Agent Skill · NVIDIA NIM

dali-dynamic-mode

DALI imperative dynamic mode (`nvidia.dali.experimental.dynamic`, ndd): use when working on ndd code or migrating pipelines; skip pipeline-only tasks.

Provider: NVIDIA NIM Path in repo: plugins/nvidia-skills/skills/dali-dynamic-mode/SKILL.md

Skill body

DALI Dynamic Mode

Purpose

Guide AI agents in writing, reviewing, and migrating code that uses DALI’s imperative dynamic-mode API, nvidia.dali.experimental.dynamic (ndd).

Instructions

Prerequisites

Introduction

Dynamic mode is DALI’s imperative Python API. It lets code call DALI operators directly from normal Python control flow instead of building and running a pipeline graph.

Core Data Types

Tensor – single sample

t = ndd.tensor(data)           # copy
t = ndd.as_tensor(data)        # wrap, no copy if possible
t.cpu()                        # move to CPU
t.gpu()                        # move to GPU
t.torch(copy=False)            # conversion to PyTorch tensor with no copy (default)
t[1:3]                         # slicing supported
np.asarray(t)                  # NumPy via __array__ (CPU only)

Supports __dlpack__, __cuda_array_interface__, __array__, arithmetic operators.

Batch – collection of samples (variable shapes OK)

b = ndd.batch([arr1, arr2])    # copy
b = ndd.as_batch(data)         # wrap, no copy if possible

Batch has no __getitem__batch[i] raises TypeError because indexing is ambiguous (sample selection vs. per-sample slicing). Use the explicit APIs instead:

Intent Method Returns
Get sample i batch.tensors[i] Tensor
Get subset of samples batch.tensors[slice_or_list] Batch
Slice within each sample batch.slice[...] Batch (same batch_size)
Sample-wise slicing batch.slice[batch_of_indices] Batch (same batch_size)
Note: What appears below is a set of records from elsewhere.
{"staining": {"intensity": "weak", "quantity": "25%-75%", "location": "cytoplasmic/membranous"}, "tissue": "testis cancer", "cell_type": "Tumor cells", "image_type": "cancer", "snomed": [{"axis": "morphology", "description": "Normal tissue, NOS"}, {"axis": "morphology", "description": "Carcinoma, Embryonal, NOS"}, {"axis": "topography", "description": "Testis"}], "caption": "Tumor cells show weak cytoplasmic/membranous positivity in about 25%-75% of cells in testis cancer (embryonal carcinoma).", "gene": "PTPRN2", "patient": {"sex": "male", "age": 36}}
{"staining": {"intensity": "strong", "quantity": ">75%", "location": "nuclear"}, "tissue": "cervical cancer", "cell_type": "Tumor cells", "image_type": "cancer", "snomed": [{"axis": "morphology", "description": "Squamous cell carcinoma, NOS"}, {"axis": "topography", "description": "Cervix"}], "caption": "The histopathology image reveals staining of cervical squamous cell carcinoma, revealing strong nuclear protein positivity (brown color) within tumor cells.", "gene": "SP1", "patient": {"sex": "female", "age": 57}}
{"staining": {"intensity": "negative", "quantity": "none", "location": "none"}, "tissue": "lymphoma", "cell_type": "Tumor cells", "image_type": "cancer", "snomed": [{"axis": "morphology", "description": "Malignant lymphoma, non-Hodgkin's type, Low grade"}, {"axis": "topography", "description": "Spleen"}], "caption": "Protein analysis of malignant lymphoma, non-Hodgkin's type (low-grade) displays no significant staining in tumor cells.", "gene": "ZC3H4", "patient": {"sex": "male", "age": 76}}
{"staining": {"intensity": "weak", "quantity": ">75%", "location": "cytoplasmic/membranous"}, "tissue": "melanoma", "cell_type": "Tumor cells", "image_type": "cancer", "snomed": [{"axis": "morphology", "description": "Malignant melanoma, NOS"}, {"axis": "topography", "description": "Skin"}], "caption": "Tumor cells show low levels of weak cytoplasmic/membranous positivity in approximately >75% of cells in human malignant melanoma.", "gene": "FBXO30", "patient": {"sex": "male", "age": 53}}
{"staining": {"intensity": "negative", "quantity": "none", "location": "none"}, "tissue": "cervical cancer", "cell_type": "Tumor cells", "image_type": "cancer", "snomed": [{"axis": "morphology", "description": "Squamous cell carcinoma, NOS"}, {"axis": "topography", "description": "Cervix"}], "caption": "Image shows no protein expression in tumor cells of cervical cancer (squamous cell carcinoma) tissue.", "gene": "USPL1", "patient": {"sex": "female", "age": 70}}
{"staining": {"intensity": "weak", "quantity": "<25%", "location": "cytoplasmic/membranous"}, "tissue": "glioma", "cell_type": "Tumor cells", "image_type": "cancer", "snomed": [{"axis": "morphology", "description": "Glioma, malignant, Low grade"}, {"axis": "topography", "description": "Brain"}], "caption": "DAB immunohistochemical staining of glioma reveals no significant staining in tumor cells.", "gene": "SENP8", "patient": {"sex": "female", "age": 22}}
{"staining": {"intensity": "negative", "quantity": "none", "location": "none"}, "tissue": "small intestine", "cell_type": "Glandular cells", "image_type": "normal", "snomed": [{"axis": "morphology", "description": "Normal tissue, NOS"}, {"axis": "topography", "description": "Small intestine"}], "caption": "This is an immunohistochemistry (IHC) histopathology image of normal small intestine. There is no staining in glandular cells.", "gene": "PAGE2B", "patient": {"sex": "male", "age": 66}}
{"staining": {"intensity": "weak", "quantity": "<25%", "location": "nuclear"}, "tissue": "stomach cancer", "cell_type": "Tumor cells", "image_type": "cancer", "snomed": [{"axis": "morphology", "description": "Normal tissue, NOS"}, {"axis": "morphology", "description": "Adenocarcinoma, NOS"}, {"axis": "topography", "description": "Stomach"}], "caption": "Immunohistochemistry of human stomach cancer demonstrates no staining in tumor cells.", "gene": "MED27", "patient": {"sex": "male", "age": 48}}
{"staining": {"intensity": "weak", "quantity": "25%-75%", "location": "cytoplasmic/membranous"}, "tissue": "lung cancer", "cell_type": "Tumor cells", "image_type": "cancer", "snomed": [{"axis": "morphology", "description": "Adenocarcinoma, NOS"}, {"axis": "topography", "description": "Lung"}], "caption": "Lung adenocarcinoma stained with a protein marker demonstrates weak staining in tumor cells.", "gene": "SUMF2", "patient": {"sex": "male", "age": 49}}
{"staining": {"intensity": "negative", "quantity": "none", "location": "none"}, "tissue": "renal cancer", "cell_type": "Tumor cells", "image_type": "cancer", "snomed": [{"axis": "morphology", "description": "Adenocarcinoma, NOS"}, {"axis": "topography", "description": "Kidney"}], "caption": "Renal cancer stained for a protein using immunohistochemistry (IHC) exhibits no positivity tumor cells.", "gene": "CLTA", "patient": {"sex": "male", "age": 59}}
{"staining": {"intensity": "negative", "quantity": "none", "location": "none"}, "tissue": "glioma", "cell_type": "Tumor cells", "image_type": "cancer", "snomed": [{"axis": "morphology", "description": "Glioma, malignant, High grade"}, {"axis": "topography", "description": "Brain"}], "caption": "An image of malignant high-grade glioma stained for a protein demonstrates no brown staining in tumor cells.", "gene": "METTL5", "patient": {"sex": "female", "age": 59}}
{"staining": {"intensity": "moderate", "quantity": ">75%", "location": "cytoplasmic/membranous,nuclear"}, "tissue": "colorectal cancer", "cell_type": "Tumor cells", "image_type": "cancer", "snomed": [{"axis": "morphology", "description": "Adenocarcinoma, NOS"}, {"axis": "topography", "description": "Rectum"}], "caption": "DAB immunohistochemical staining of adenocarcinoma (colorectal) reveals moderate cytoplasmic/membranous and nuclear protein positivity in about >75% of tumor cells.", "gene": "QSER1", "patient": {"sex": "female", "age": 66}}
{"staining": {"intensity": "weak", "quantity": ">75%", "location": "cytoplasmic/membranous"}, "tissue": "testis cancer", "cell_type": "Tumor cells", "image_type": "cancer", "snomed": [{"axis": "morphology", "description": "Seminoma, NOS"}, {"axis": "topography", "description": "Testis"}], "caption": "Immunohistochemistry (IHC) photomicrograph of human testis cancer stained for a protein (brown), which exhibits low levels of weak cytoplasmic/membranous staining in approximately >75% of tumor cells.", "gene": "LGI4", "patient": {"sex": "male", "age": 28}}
.tensors[] picks which samples. .slice indexes inside each sample.

xy = ndd.random.uniform(batch_size=16, range=[0, 1], shape=2)
crop_x = xy.slice[0]       # Batch of 16 scalars, first element from each sample
crop_y = xy.slice[1]       # Batch of 16 scalars, second element from each sample
sample_0 = xy.tensors[0]   # Tensor, the entire first sample [x, y]

Advanced slicing

The .slice[] API accepts batches of indices, allowing the user to mix and match batches and scalar values, e.g.:

imgs = ndd.imread(filenames)  # a batch of images, if `filenames` is a list
sliced = imgs.slice[
    42 :  # the range start is broadcast to all samples
    ndd.batch(imgs.shape).slice[0] // 2  # per-sample range stop (half of each image)
]

PyTorch conversion:

Iteration: for sample in batch: yields Tensors.

Readers

Readers are stateful objects – create once, reuse across epochs. This matters because readers track internal state like shuffle order and shard position.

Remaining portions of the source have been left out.